TEMPO.CO, Jakarta – Ketua Umum Gabungan Pengusaha Makanan dan Minuman Indonesia (Gapmmi) Adhi S. Lukman menyatakan Indonesia masih belum memimpin sebagai negara pengekspor produk-produk makanan halal. Posisi Indonesia dianggap masih kalah dengan negara lain, seperti Malaysia.
“Kalau kita lihat di top five consumer halal food, Indonesia termasuk yang terbesar. Tapi di dalam top five negara exporting country, Indonesia belum masuk,” ujar Adhi dalam webinar yang diselenggarakan Markplus, Senin, 7 Desember 2020.

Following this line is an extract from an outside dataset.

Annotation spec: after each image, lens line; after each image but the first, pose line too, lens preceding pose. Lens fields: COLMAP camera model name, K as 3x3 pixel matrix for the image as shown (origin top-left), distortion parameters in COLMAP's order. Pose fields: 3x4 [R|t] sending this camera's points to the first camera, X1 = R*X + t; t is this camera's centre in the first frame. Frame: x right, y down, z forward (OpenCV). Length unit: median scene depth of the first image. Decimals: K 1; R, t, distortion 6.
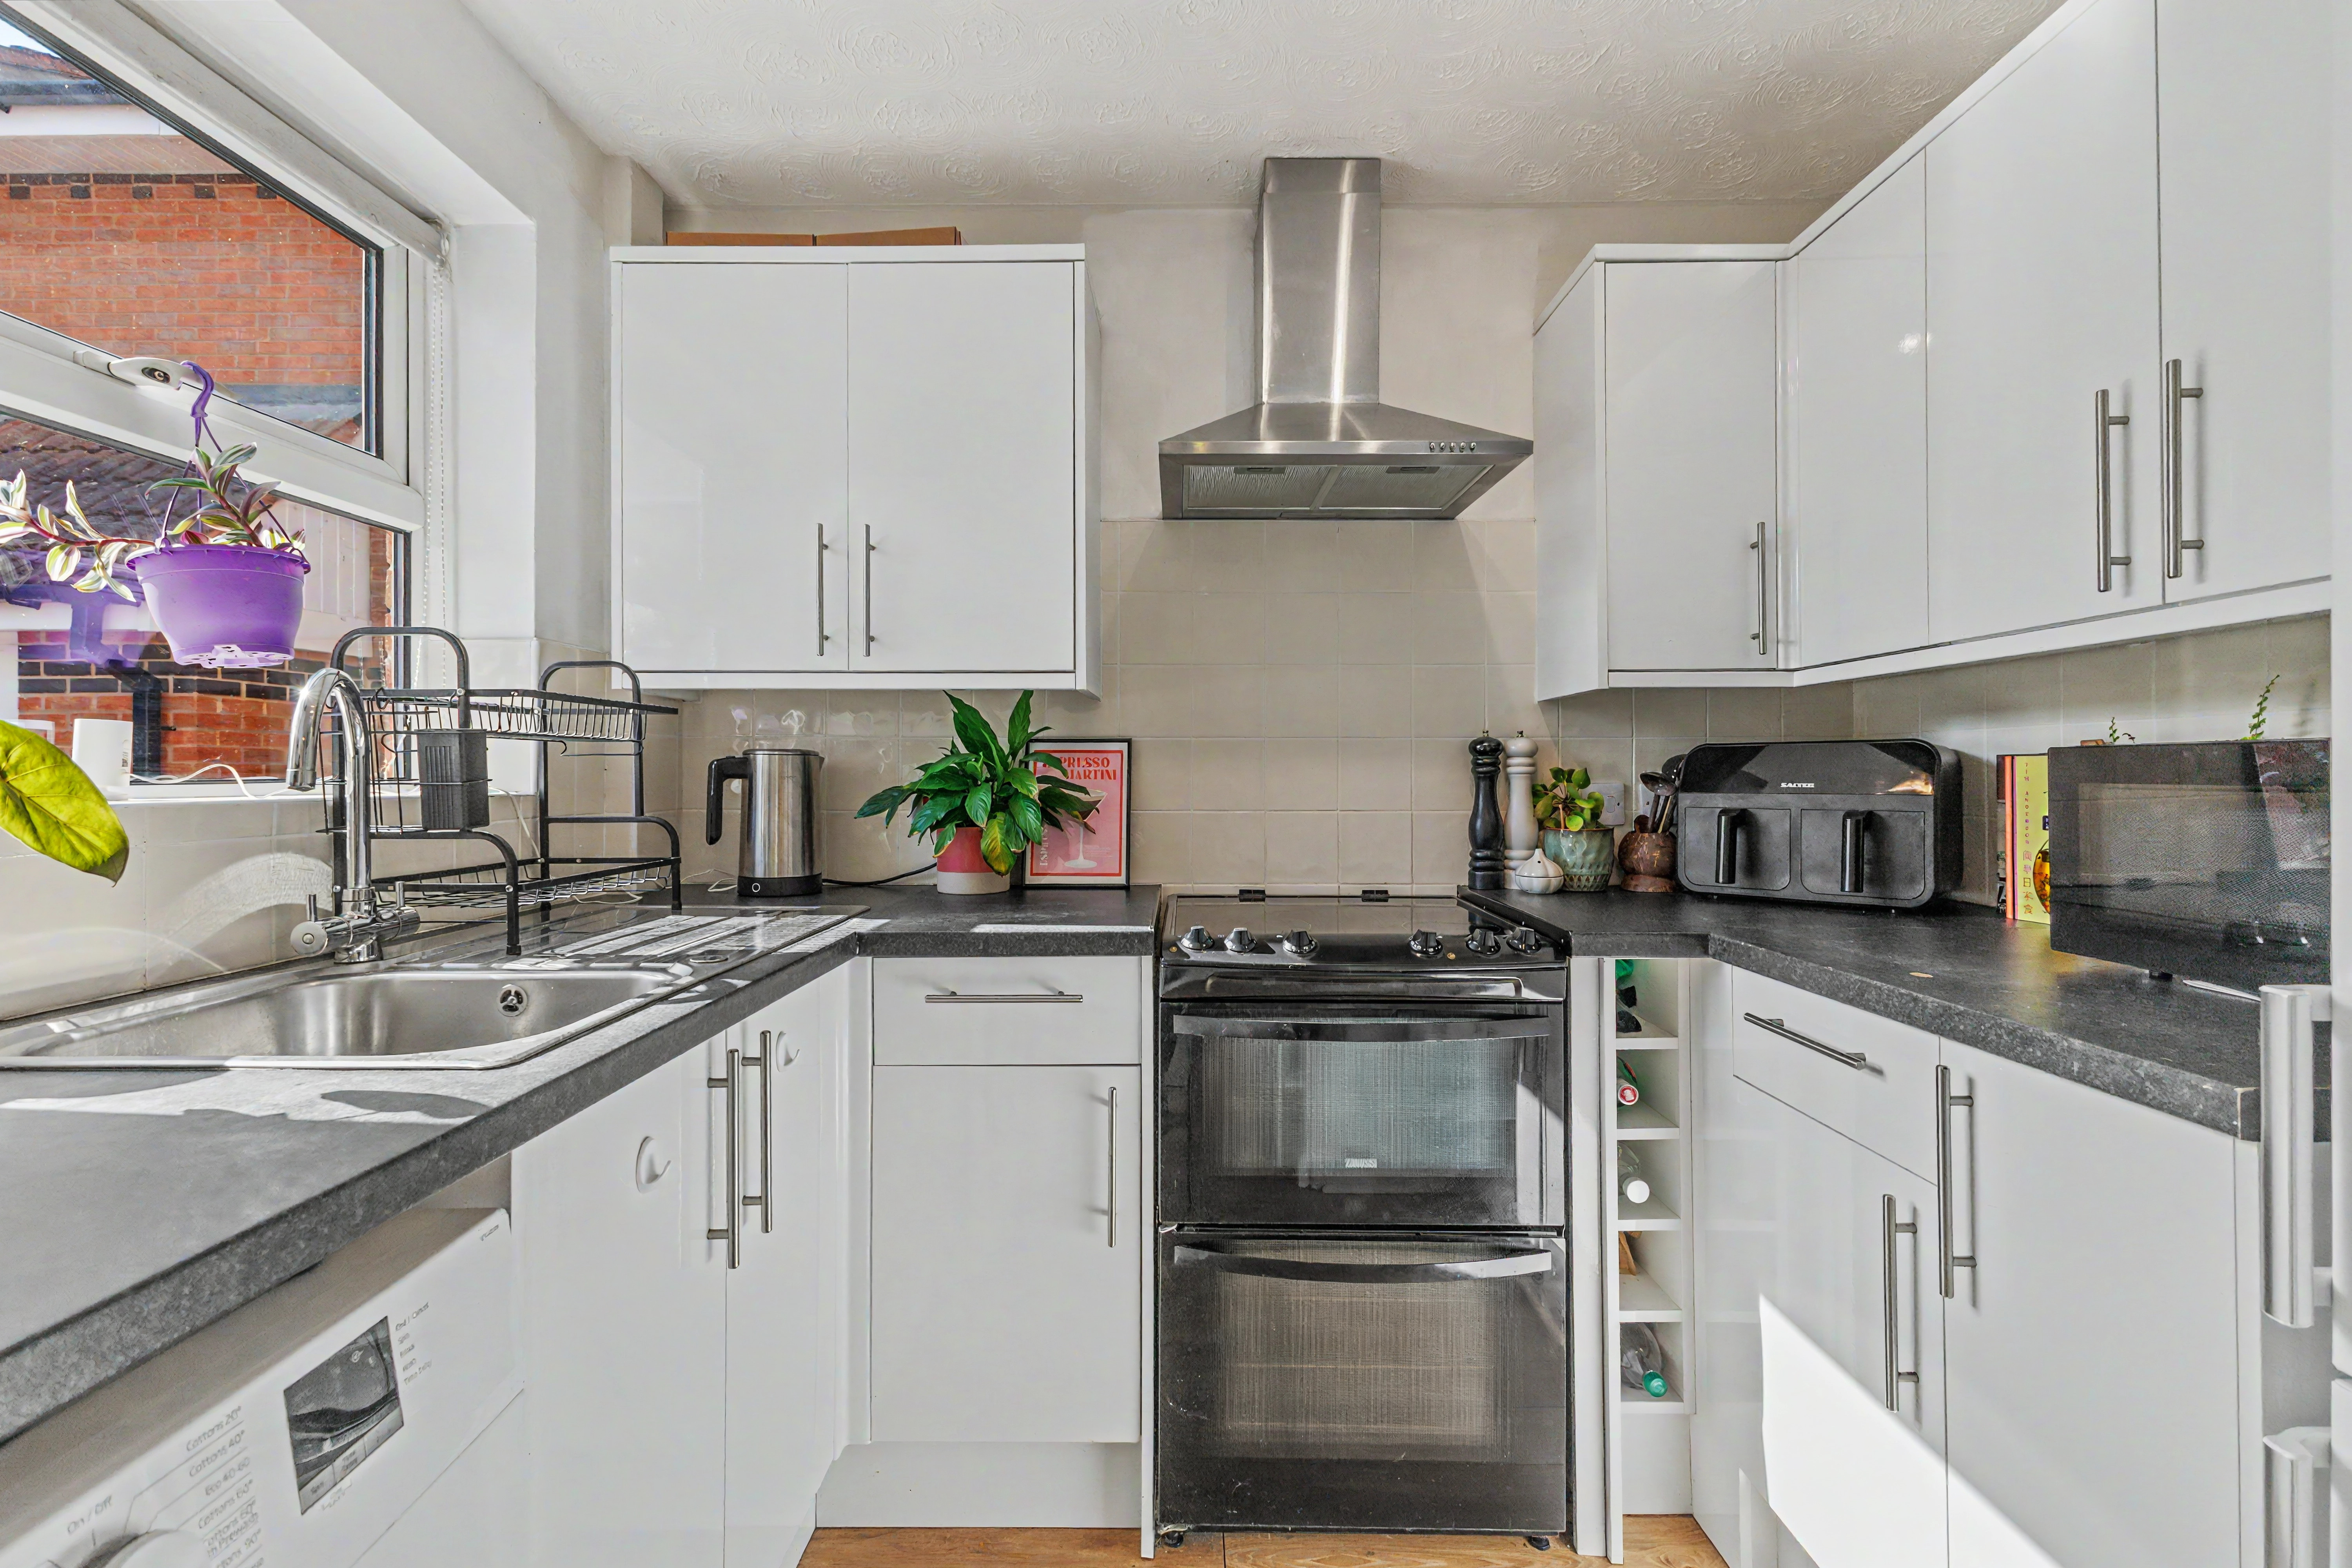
lens RADIAL K [[1012.9, 0, 1213.6], [0, 1012.9, 783.4], [0, 0, 1]] dist [0.002229, -0.002656]
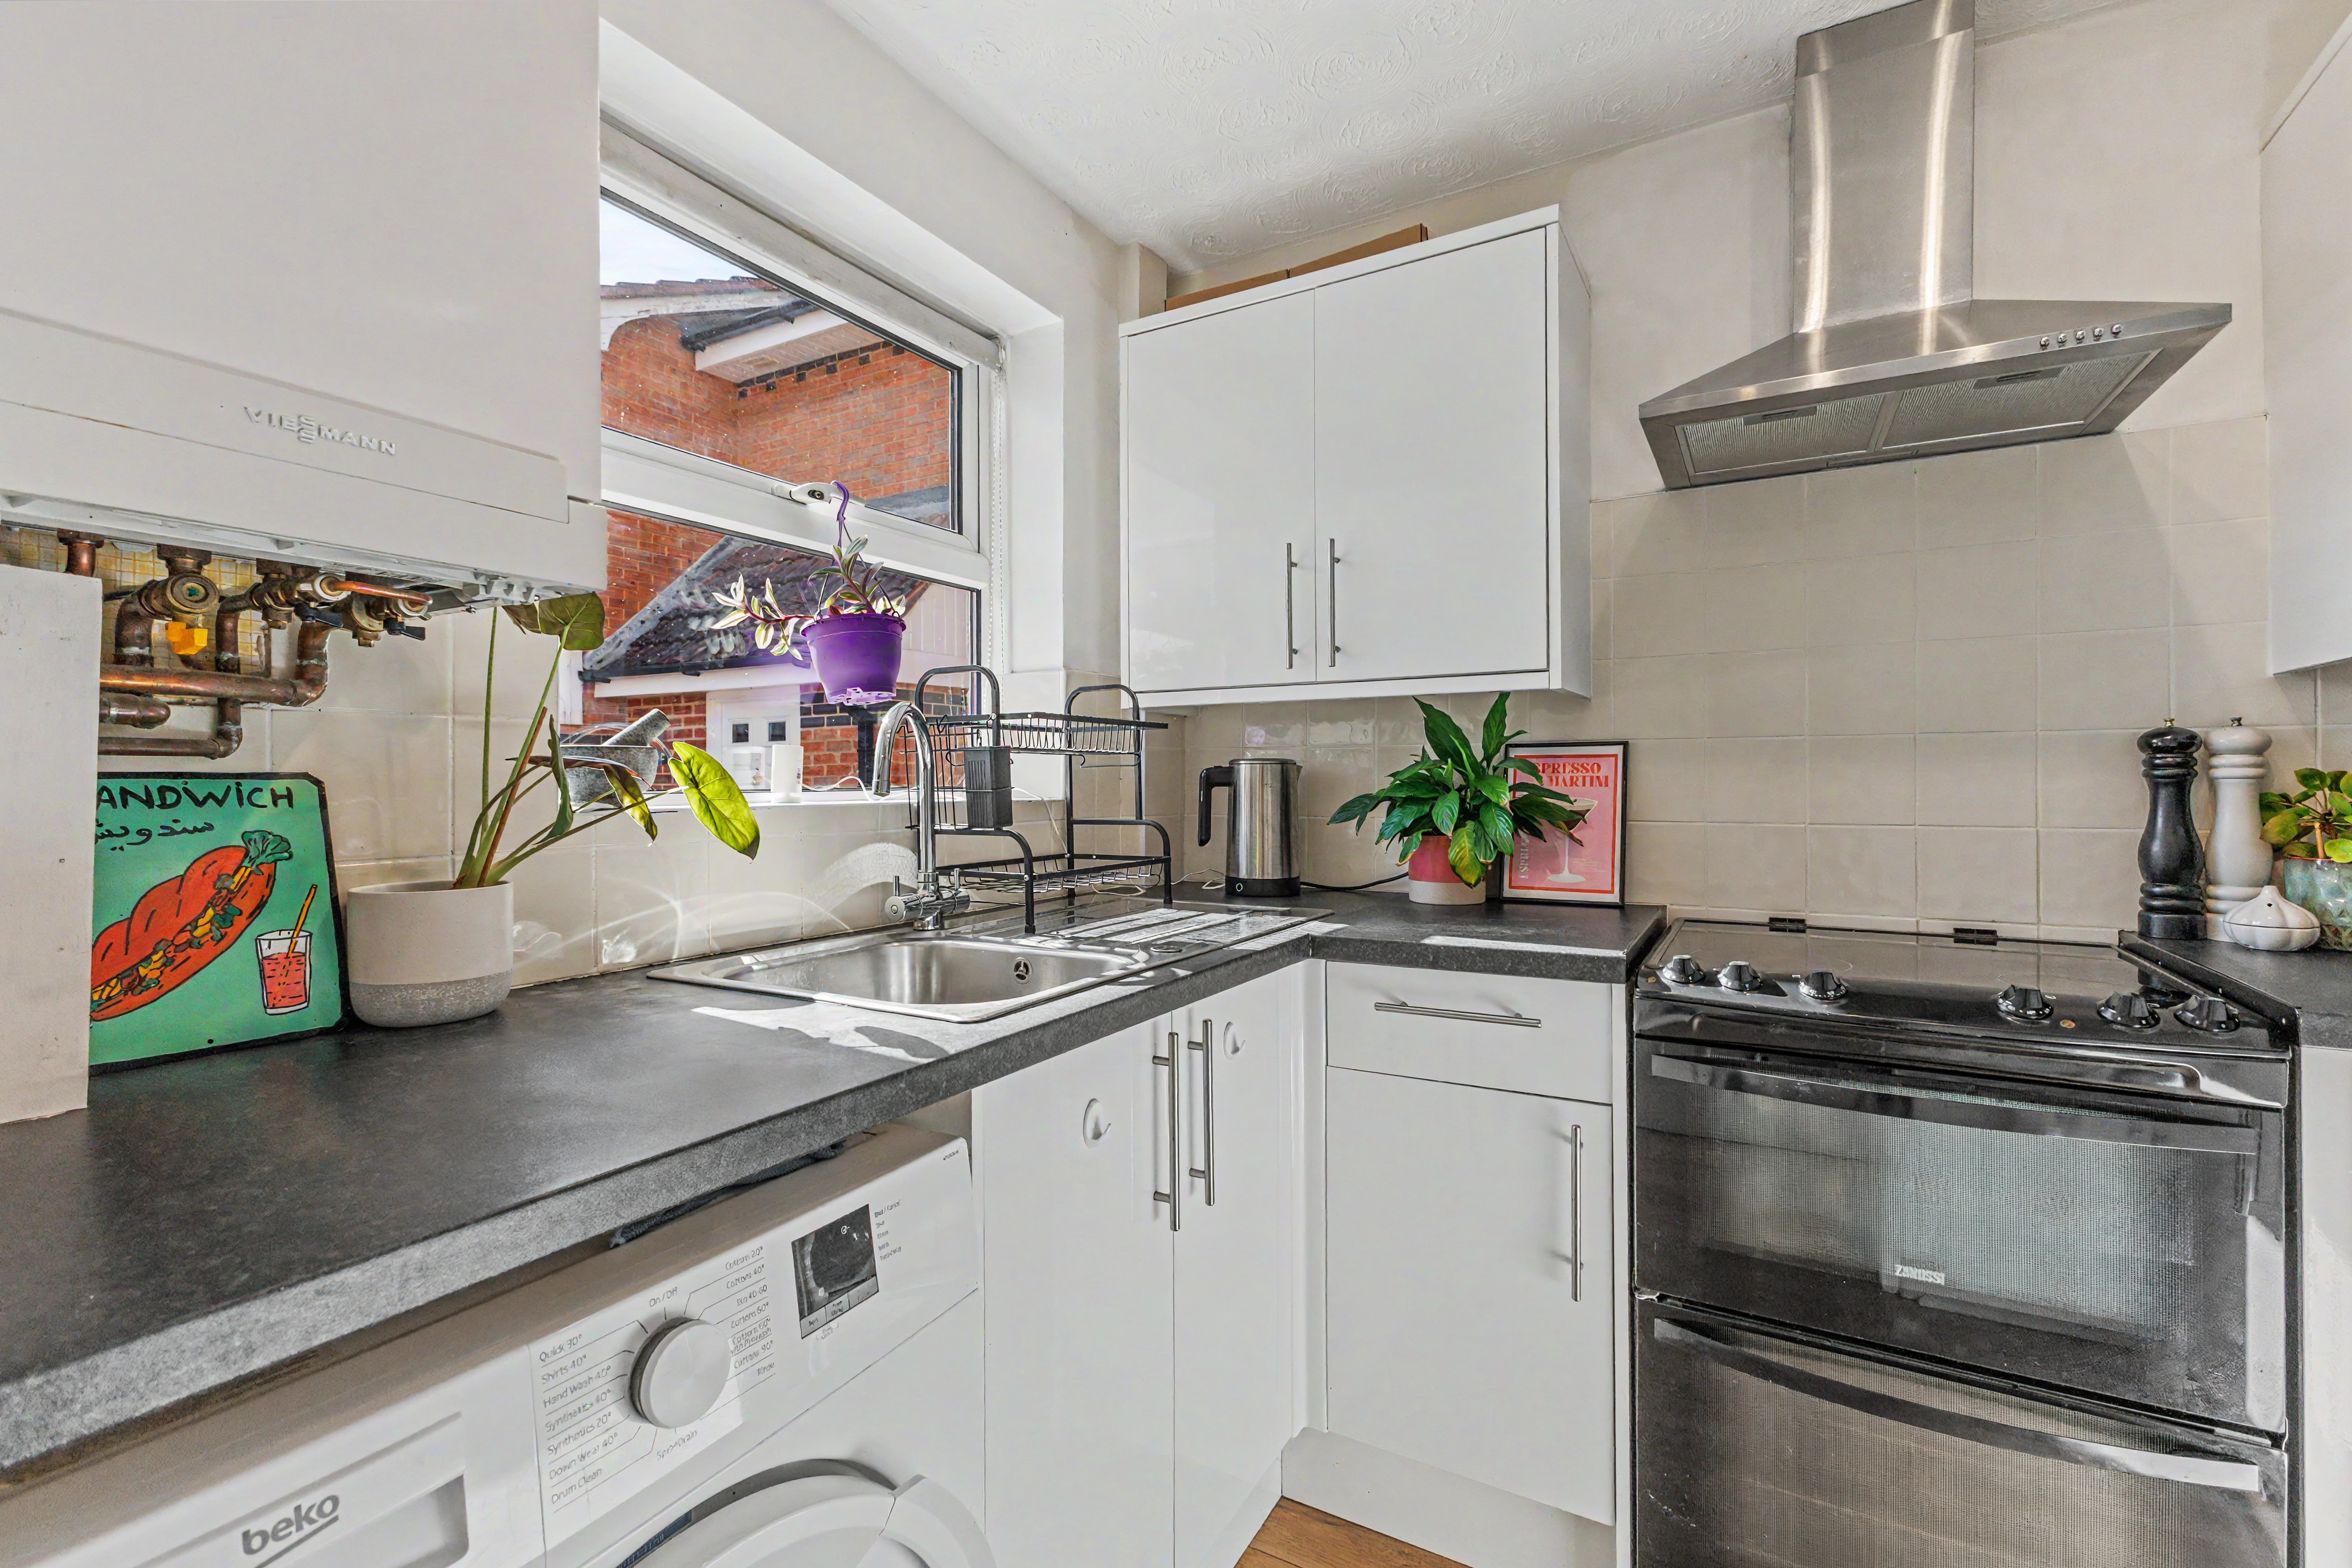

Adhi mengungkapkan, industri makanan halal di Indonesia menghadapi sejumlah problem. Problem tersebut adalah manajemen data kurang tertata. Kemudian, catatan tentang ekspor produk dinilai tak terlampau rapi. Masalah-masalah inilah, kata dia, yang perlu dibenahi dalam waktu dekat agar Indonesia bisa menjadi negara eksportir untuk produk makanan halal terbesar.
Sembari memperbaiki persoalan yang ada, Adhi menyarankan industri melakukan modernisasi produk halal. Seumpama berhasil memiliki branding atau merek yang kuat, ia meyakini Indonesia mampu meningkatkan ekspor ke pasar dunia. “Karena itu yang menjadi kunci sukses pengembangan,” tuturnya.
Potensi produk makanan halal ditengarai akan tinggi karena pertumbuhan konsumsinya meningkat setiap tahun. Berdasarkan catatan Gapmmi, pengeluaran penduduk dunia untuk makanan dan minuman muslim mencapai US$ 1,17 triliun pada 2019. Angka itu naik 3,1 persen dibandingkan tahun sebelumnya.
Tak hanya penduduk muslim, masyarakat non-muslim pun telah menjadi konsumen industri makanan halal. Musababnya, di mata global, makanan halal dianggap memenuhi standar mutu, kebersihan, dan keamanan. Konsumsi produk halal per tahun juga terus mengalami lonjakan lantaran populasi masyarakat bertambah dan pendapatan domestik produk atau PDB kian tumbuh.